* Records for this task *
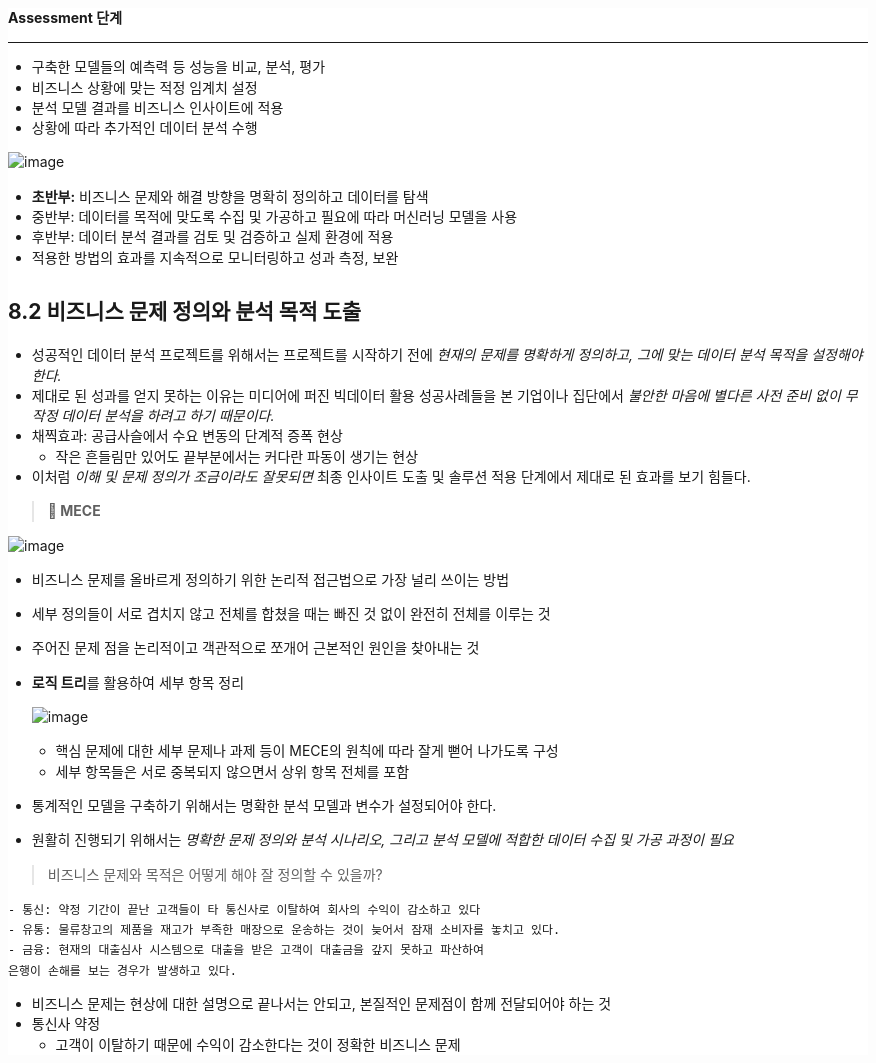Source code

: **Assessment 단계**

---

- 구축한 모델들의 예측력 등 성능을 비교, 분석, 평가
- 비즈니스 상황에 맞는 적정 임계치 설정
- 분석 모델 결과를 비즈니스 인사이트에 적용
- 상황에 따라 추가적인 데이터 분석 수행

![image](https://github.com/user-attachments/assets/eb76650c-9710-4c4c-9ad0-dcb7eb237d2b)

- **초반부:** 비즈니스 문제와 해결 방향을 명확히 정의하고 데이터를 탐색
- 중반부: 데이터를 목적에 맞도록 수집 및 가공하고 필요에 따라 머신러닝 모델을 사용
- 후반부: 데이터 분석 결과를 검토 및 검증하고 실제 환경에 적용
- 적용한 방법의 효과를 지속적으로 모니터링하고 성과 측정, 보완

## 8.2 비즈니스 문제 정의와 분석 목적 도출

- 성공적인 데이터 분석 프로젝트를 위해서는 프로젝트를 시작하기 전에 *현재의 문제를 명확하게 정의하고, 그에 맞는 데이터 분석 목적을 설정해야 한다.*
- 제대로 된 성과를 얻지 못하는 이유는 미디어에 퍼진 빅데이터 활용 성공사례들을 본 기업이나 집단에서 *불안한 마음에 별다른 사전 준비 없이 무작정 데이터 분석을 하려고 하기 때문이다.*
- 채찍효과: 공급사슬에서 수요 변동의 단계적 증폭 현상
    - 작은 흔들림만 있어도 끝부분에서는 커다란 파동이 생기는 현상
- 이처럼 *이해 및 문제 정의가 조금이라도 잘못되면* 최종 인사이트 도출 및 솔루션 적용 단계에서 제대로 된 효과를 보기 힘들다.

> **📌 MECE**
> 

![image](https://github.com/user-attachments/assets/2c5cc26d-827d-458b-a63b-57dc5eb6158d)


- 비즈니스 문제를 올바르게 정의하기 위한 논리적 접근법으로 가장 널리 쓰이는 방법
- 세부 정의들이 서로 겹치지 않고 전체를 합쳤을 때는 빠진 것 없이 완전히 전체를 이루는 것
- 주어진 문제 점을 논리적이고 객관적으로 쪼개어 근본적인 원인을 찾아내는 것
- **로직 트리**를 활용하여 세부 항목 정리
    
    ![image](https://github.com/user-attachments/assets/85d3b2e0-885b-4870-9481-61caf5ae835f)

    
    - 핵심 문제에 대한 세부 문제나 과제 등이 MECE의 원칙에 따라 잘게 뻗어 나가도록 구성
    - 세부 항목들은 서로 중복되지 않으면서 상위 항목 전체를 포함
- 통계적인 모델을 구축하기 위해서는 명확한 분석 모델과 변수가 설정되어야 한다.
- 원활히 진행되기 위해서는 *명확한 문제 정의와 분석 시나리오, 그리고 분석 모델에 적합한 데이터 수집 및 가공 과정이 필요*

> 비즈니스 문제와 목적은 어떻게 해야 잘 정의할 수 있을까?
> 

```
- 통신: 약정 기간이 끝난 고객들이 타 통신사로 이탈하여 회사의 수익이 감소하고 있다
- 유통: 물류창고의 제품을 재고가 부족한 매장으로 운송하는 것이 늦어서 잠재 소비자를 놓치고 있다.
- 금융: 현재의 대출심사 시스템으로 대출을 받은 고객이 대출금을 갚지 못하고 파산하여 
은행이 손해를 보는 경우가 발생하고 있다.
```

- 비즈니스 문제는 현상에 대한 설명으로 끝나서는 안되고, 본질적인 문제점이 함께 전달되어야 하는 것
- 통신사 약정
    - 고객이 이탈하기 때문에 수익이 감소한다는 것이 정확한 비즈니스 문제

* Task statement *
Using the data above, print exactly the lines from the line that contains "## 8.2 비즈니스 문제 정의와 분석 목적 도출" through the line that contains "- 통계적인 모델을 구축하기 위해서는 명확한 분석 모델과 변수가 설정되어야 한다.", with both included.

* Your response *
## 8.2 비즈니스 문제 정의와 분석 목적 도출

- 성공적인 데이터 분석 프로젝트를 위해서는 프로젝트를 시작하기 전에 *현재의 문제를 명확하게 정의하고, 그에 맞는 데이터 분석 목적을 설정해야 한다.*
- 제대로 된 성과를 얻지 못하는 이유는 미디어에 퍼진 빅데이터 활용 성공사례들을 본 기업이나 집단에서 *불안한 마음에 별다른 사전 준비 없이 무작정 데이터 분석을 하려고 하기 때문이다.*
- 채찍효과: 공급사슬에서 수요 변동의 단계적 증폭 현상
    - 작은 흔들림만 있어도 끝부분에서는 커다란 파동이 생기는 현상
- 이처럼 *이해 및 문제 정의가 조금이라도 잘못되면* 최종 인사이트 도출 및 솔루션 적용 단계에서 제대로 된 효과를 보기 힘들다.

> **📌 MECE**
> 

![image](https://github.com/user-attachments/assets/2c5cc26d-827d-458b-a63b-57dc5eb6158d)


- 비즈니스 문제를 올바르게 정의하기 위한 논리적 접근법으로 가장 널리 쓰이는 방법
- 세부 정의들이 서로 겹치지 않고 전체를 합쳤을 때는 빠진 것 없이 완전히 전체를 이루는 것
- 주어진 문제 점을 논리적이고 객관적으로 쪼개어 근본적인 원인을 찾아내는 것
- **로직 트리**를 활용하여 세부 항목 정리
    
    ![image](https://github.com/user-attachments/assets/85d3b2e0-885b-4870-9481-61caf5ae835f)

    
    - 핵심 문제에 대한 세부 문제나 과제 등이 MECE의 원칙에 따라 잘게 뻗어 나가도록 구성
    - 세부 항목들은 서로 중복되지 않으면서 상위 항목 전체를 포함
- 통계적인 모델을 구축하기 위해서는 명확한 분석 모델과 변수가 설정되어야 한다.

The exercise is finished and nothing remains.